Data lines:

____

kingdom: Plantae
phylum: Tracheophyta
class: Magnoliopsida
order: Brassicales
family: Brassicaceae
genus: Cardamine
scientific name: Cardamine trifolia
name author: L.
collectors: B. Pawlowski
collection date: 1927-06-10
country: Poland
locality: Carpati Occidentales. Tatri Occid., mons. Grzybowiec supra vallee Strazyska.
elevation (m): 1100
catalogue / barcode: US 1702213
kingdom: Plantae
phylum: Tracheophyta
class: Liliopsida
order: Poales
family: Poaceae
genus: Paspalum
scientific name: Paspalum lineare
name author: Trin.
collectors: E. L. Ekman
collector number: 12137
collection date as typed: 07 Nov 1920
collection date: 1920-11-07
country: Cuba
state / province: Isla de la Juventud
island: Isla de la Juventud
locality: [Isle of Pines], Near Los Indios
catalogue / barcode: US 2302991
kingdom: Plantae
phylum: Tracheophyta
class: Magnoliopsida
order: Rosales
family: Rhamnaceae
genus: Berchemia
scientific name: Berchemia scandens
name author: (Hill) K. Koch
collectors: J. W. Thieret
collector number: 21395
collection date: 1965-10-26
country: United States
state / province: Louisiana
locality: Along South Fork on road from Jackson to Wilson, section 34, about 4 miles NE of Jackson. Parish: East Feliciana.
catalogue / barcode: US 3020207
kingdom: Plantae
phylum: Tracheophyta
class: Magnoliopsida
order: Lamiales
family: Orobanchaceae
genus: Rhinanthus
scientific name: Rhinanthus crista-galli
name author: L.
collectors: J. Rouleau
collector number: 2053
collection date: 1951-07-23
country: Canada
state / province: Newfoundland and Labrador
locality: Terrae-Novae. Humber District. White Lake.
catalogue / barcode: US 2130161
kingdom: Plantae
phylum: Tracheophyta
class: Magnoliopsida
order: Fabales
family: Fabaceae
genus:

____

Problem description: Locate every line in the data that contains the string "barcode", matching case exactly, and copy each such line in full.

Answer for the task:
catalogue / barcode: US 1702213
catalogue / barcode: US 2302991
catalogue / barcode: US 3020207
catalogue / barcode: US 2130161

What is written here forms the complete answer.